• [Task statement]
Transcribe the passage on the uRT-linac 506c accelerator system from "The image data" up to and including "with different equipment.".

• [Selected excerpt]
The image data used in this paper were obtained on the CT-accelerator-integrated uRT-linac 506c linear accelerator system produced by Shanghai United Imaging Healthcare Co., Ltd. The uRT-linac 506c accelerator contains an MV-CBCT imaging system and a diagnostic kV-CT imaging system. The original design concept of this type of accelerator integrates diagnostic CT and linear accelerator into one treatment room. The patient can complete the image scanning of MV-CBCT and kV-CT at one time in the same treatment room and the same scanning position without leaving the couch, and the obtained images can be perfectly fused and registered. It avoids the inevitable deformation error during image registration after the patient scans images with different equipment.

• [Extracted records]

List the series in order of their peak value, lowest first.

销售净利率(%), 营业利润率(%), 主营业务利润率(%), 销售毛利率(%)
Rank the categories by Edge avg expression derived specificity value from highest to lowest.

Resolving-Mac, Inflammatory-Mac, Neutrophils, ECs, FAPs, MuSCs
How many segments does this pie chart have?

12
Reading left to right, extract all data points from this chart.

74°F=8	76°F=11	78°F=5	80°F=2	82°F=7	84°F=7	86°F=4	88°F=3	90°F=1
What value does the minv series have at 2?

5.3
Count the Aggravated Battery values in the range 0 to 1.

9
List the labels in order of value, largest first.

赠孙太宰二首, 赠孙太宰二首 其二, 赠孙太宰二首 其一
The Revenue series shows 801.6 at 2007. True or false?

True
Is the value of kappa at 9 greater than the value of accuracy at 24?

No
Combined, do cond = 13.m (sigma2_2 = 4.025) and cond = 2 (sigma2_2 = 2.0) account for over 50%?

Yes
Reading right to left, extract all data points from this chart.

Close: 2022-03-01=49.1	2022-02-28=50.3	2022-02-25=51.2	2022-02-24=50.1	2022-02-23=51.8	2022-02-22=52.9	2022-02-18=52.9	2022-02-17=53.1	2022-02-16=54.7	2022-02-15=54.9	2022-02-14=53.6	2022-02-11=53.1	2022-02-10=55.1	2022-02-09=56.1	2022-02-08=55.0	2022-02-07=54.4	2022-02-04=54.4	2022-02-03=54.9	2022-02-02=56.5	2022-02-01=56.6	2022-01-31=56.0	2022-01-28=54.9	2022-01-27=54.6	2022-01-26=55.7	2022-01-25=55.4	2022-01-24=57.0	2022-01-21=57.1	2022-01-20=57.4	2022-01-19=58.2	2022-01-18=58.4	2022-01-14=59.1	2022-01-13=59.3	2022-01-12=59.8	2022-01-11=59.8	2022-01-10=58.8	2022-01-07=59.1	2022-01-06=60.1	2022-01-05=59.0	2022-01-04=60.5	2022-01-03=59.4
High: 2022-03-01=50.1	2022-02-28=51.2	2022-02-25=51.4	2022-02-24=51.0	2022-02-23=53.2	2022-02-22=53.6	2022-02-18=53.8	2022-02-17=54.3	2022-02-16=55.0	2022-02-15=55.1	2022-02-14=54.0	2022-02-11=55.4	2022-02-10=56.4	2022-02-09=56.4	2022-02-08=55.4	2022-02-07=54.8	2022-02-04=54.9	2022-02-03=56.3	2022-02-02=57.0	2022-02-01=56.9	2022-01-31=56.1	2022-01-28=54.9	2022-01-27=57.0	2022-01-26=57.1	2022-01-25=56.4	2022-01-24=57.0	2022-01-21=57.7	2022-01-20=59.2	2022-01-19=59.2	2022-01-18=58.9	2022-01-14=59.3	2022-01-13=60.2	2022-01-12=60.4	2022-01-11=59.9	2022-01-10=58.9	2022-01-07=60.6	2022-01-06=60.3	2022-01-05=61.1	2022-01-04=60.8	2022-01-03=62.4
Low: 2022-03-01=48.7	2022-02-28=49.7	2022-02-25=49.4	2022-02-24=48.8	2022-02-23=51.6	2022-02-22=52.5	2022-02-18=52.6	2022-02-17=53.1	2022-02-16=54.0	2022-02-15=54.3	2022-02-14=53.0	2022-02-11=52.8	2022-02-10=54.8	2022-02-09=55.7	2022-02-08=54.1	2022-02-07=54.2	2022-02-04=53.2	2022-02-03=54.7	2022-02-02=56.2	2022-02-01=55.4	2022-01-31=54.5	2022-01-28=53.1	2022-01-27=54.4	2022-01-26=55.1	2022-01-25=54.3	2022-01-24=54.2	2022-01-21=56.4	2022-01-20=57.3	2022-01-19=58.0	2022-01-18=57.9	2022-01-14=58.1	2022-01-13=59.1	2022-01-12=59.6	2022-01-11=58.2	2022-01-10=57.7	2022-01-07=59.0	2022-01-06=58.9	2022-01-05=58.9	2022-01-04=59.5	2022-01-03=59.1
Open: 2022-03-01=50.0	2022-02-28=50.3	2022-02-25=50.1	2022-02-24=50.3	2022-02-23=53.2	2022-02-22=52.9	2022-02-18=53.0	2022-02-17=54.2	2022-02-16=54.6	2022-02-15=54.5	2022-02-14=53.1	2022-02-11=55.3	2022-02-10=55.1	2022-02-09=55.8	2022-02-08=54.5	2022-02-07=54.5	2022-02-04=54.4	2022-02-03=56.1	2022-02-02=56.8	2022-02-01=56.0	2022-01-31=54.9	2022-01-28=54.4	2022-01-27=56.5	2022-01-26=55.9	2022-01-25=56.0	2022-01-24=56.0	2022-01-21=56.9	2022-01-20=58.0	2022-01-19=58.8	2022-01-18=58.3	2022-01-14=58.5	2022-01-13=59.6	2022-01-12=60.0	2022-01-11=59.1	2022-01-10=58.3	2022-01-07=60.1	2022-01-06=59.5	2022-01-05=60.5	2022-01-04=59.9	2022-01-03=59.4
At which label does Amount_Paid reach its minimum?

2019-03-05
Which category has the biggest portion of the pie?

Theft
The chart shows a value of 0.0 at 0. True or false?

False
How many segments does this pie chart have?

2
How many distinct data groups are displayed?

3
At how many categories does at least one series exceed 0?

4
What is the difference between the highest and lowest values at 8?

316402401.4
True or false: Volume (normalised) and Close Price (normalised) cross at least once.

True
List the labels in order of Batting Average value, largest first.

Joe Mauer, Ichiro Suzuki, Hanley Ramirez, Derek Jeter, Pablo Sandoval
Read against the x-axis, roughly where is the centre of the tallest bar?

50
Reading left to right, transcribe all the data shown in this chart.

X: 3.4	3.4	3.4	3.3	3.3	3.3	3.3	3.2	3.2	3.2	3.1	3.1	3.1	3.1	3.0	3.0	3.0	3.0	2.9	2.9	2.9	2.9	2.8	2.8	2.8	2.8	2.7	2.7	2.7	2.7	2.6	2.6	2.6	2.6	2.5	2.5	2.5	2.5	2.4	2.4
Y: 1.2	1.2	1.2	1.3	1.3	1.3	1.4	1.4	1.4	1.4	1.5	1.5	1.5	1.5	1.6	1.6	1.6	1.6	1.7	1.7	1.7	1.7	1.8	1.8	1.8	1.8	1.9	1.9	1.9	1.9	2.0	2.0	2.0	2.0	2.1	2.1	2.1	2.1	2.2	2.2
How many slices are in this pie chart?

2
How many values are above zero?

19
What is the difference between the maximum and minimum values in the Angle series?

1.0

• [Task solution]
The image data used in this paper were obtained on the CT-accelerator-integrated uRT-linac 506c linear accelerator system produced by Shanghai United Imaging Healthcare Co., Ltd. The uRT-linac 506c accelerator contains an MV-CBCT imaging system and a diagnostic kV-CT imaging system. The original design concept of this type of accelerator integrates diagnostic CT and linear accelerator into one treatment room. The patient can complete the image scanning of MV-CBCT and kV-CT at one time in the same treatment room and the same scanning position without leaving the couch, and the obtained images can be perfectly fused and registered. It avoids the inevitable deformation error during image registration after the patient scans images with different equipment.